When we talk about a “lull agreement with Hamas,” the word “lull” isn’t the problem. Rather, the agreement with Hamas is the problem.
En route to the truce agreement, the government shattered the most important strategic advantage it possessed ever since Hamas came to power: The advantage of refusal. The refusal to engage in dialogue with Hamas, the refusal to recognize the legitimacy of its rule, the refusal to compromise with it, and the implied refusal to give Hamas international legitimacy.
This refusal had much power because it was premised on a moral worldview that even Israel’s critics adopted, either wholeheartedly or not: One does not get into the same bed with someone who in advance declares his intention to kick you out of that bed. One does not fall for the honey trap of appeasement deals with the devil.
The Israeli public was mistakenly presented with only two options – a massive military operation, or appeasement. There was a third way too: Ongoing blows delivered at terror centers and leaders.
In June 1940, Germany sought to embark on secret indirect talks with Britain. Winston Churchill rejected these feelers out of hand.

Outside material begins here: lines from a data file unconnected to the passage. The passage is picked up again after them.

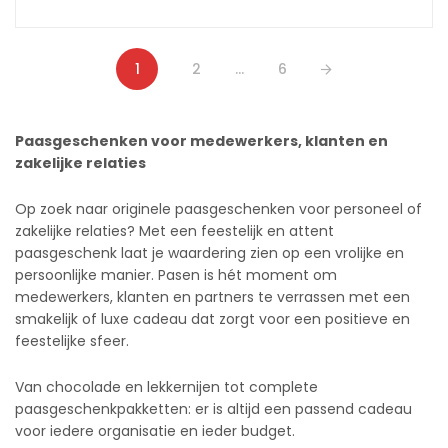
1
2
…
6
Paasgeschenken voor medewerkers, klanten en
zakelijke relaties
Op zoek naar originele paasgeschenken voor personeel of
zakelijke relaties? Met een feestelijk en attent
paasgeschenk laat je waardering zien op een vrolijke en
persoonlijke manier. Pasen is hét moment om
medewerkers, klanten en partners te verrassen met een
smakelijk of luxe cadeau dat zorgt voor een positieve en
feestelijke sfeer.
Van chocolade en lekkernijen tot complete
paasgeschenkpakketten: er is altijd een passend cadeau
voor iedere organisatie en ieder budget.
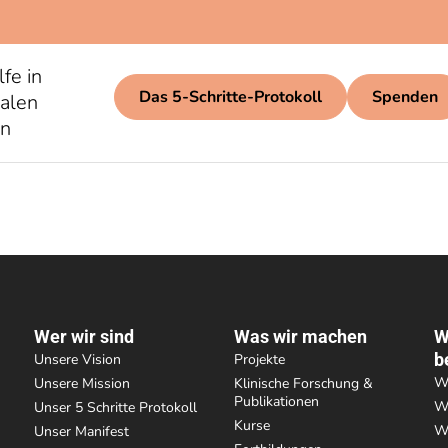
lfe in
Das 5-Schritte-Protokoll
Spenden
alen
en
Wer wir sind
Was wir machen
W
b
Unsere Vision
Projekte
We
Unsere Mission
Klinische Forschung &
Publikationen
We
Unser 5 Schritte Protokoll
Kurse
We
Unser Manifest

If we embark on any kind of contacts, he warned, we shall quickly find ourselves on a slippery slope that would ultimately lead to acceptance of the evil Nazi regime, based on the argument that this is reality and that it “represents the Germans.” Churchill was not tempted, and saved civilization.
Yet the lesson of June 1940 is sometimes forgotten.
The State of Israel did not need Hamas’ recognition. We’re doing quite well without it, thank you. Hamas, at the current stage of its political development, desperately needed Israel’s recognition, as the doors to the family of nations were closed to it. Otherwise it would have forever remained outside the fence of the Arab mainstream, ostracized and rejected, just like al-Qaeda.
Hamas would have capitulatedIn the wake of al-Qaeda’s global terror campaign, international consensus emerged in respect to boycotting the organization: No one was talking to it, no one was looking to cut deals with it, and no one engaged in negotiations with it, either directly or indirectly. It was isolated, ostracized, and fought against.
The refusal strategy led to al-Qaeda’s decline, its significant weakening, and a gradual evaporation of the bewitching influence it had on hundreds of millions of Muslims. Its stock dropped considerably: At the end of the day, only few people are willing to be considered the friends of a pariah.
Had Israel persisted in its refusal to recognize Hamas, the regime in Gaza would have collapsed or fundamentally changed. Yet surprisingly, Israel deserted the path of refusal a short time after it managed, through great efforts, to convince Europe, the United States, Russia, and the United Nations to establish a united refusal front. Yet Jerusalem was the first to cut out a window in the boycott wall.
Without making any diplomatic-ideological-strategic concession, Hamas was recognized by Israel as the legitimate master of the Gaza Strip, the authentic representative of the Palestinian people, and a partner for agreements of one kind or another.
This is a priceless gift for Hamas. Without it, it would have capitulated. Under the pressure exerted by the Palestinian and Arab street, in the absence of any military choice, and with a sense that the oxygen of its zealous rhetoric is running out, Hamas would have ended its attacks unilaterally, drafted a new charter, agreed to hand over Gilad Shalit to Egypt, and accepted the ultimate conditions presented by Israel and the international community for minimal recognition of it. We were within reach of this.
Yet it was not Hamas that capitulated. Israel capitulated.
And now we are left to hope that the Israeli government won’t repeat the same mistake in the north and refrain from engaging in “indirect” negotiations with Hizbullah on the matter of drawing the border between us and Lebanon.